Cerita Veddriq Jelang Tampil di Kejuaraan Asia Meishan 2026: Singgung Mentalitas Usai Diterpa Masalah
Laporan Wartawan Tribunnews.com, Abdul Majid
TRIBUNNEWS.COM, JAKARTA - Atlet panjat tebing Indonesia, Veddriq Leonardo, menyatakan kesiapannya jelang tampil di ajang World Climbing Asian Championship 2026 yang akan digelar di Meishan, China, pada 8–12 April 2026.
Peraih medali emas Olimpiade tersebut mengungkapkan bahwa persiapan yang dijalani sudah hampir mencapai tahap maksimal, tinggal menyesuaikan diri dengan kondisi di lokasi pertandingan.
Baca juga: Daftar Atlet Pelatnas Panjat Tebing Indonesia 2026: Ada Veddriq Leonardo hingga Desak Made
“Kami sudah mempersiapkan diri sejak jauh hari dan persiapan saat ini bisa dibilang sudah hampir 100 persen. Tinggal bagaimana nanti di lokasi kami bisa beradaptasi dengan cuaca dan kondisi saat latihan,” ujar Veddriq di Hotel Santika Premiere, Kota Harapan Indah, Bekasi, Jumat (3/4/2026).
“Untuk latihan sendiri berjalan seperti biasa, karena ini bukan pengalaman pertama kami berkompetisi di level internasional,” lanjutnya.
Meski menyandang status sebagai peraih emas Olimpiade, Veddriq mengaku tidak merasakan tekanan berlebih.
Ia justru melihat hal tersebut sebagai bagian dari tantangan yang harus dihadapi setiap atlet.
“Kalau saya pribadi tidak merasa terbebani. Tantangan sebagai atlet memang seperti itu, selalu ada dan terus meningkat,” kata pria berusia 29 tahun tersebut.
Menurutnya, persaingan di nomor speed kini semakin ketat dengan munculnya atlet-atlet baru dari negara lain yang memiliki kemampuan setara.
“Apalagi sekarang para pesaing sudah berada di level yang setara, khususnya di nomor speed. Jadi kami harus lebih siap dan meningkatkan kualitas persiapan. Tidak mungkin menggunakan cara yang sama untuk tetap menjadi juara,” jelasnya.

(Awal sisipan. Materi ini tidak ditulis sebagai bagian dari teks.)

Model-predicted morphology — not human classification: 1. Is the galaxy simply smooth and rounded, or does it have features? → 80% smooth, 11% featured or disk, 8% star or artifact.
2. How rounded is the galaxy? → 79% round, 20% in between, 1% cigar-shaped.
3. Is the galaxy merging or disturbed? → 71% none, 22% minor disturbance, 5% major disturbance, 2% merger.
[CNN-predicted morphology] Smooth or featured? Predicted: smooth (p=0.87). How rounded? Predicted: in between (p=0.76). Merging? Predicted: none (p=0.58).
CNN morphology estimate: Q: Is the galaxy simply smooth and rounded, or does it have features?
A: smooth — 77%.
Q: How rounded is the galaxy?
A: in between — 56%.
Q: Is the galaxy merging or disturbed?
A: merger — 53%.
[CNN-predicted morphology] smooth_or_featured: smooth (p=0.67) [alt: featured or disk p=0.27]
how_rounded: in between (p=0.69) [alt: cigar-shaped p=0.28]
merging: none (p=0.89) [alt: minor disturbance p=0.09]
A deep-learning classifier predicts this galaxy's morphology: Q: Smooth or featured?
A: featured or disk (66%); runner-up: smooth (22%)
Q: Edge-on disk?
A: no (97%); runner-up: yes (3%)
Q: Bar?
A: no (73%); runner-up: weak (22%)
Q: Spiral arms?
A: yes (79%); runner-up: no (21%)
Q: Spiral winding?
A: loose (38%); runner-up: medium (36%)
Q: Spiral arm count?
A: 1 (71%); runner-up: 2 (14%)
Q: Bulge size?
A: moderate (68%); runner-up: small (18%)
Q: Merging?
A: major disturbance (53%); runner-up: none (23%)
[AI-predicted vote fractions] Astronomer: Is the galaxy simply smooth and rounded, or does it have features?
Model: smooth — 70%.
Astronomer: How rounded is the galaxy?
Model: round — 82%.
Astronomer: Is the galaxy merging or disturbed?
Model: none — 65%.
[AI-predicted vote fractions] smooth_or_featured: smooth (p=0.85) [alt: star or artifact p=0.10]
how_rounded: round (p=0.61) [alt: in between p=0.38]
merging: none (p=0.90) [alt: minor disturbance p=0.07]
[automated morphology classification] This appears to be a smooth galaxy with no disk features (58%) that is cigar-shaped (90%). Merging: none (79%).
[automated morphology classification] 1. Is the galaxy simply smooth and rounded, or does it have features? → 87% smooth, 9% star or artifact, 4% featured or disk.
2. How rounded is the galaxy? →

Terkait kondisi tim, Veddriq menyebut situasi dan mentalitas para atlet saat ini sudah jauh lebih baik setelah sempat menghadapi masalah di internal FPTI.
Seperti diketahui, pelatnas panjat tebing Indonesia sebelumnya sempat diterpa kasus dugaan pelecehan seksual dan kekerasan fisik yang melibatkan mantan pelatih, Hendra Basir.
Kasus tersebut pun hingga kini masih dalam proses hukum di kepolisian.
“Kami ditangani dengan cepat, mendapat bantuan psikologis, dukungan dari media, keluarga, dan juga FPTI. Kondisi kami sekarang jauh lebih baik dibandingkan awal kejadian,” ungkapnya.
“Jadi, untuk hal tersebut, kami kesampingkan dulu dan fokus pada kualifikasi ini. Siap tempur,” tegas Veddriq.
Selain itu, ia juga merasakan adanya perubahan positif dalam sistem kepelatihan meski belum berjalan lama.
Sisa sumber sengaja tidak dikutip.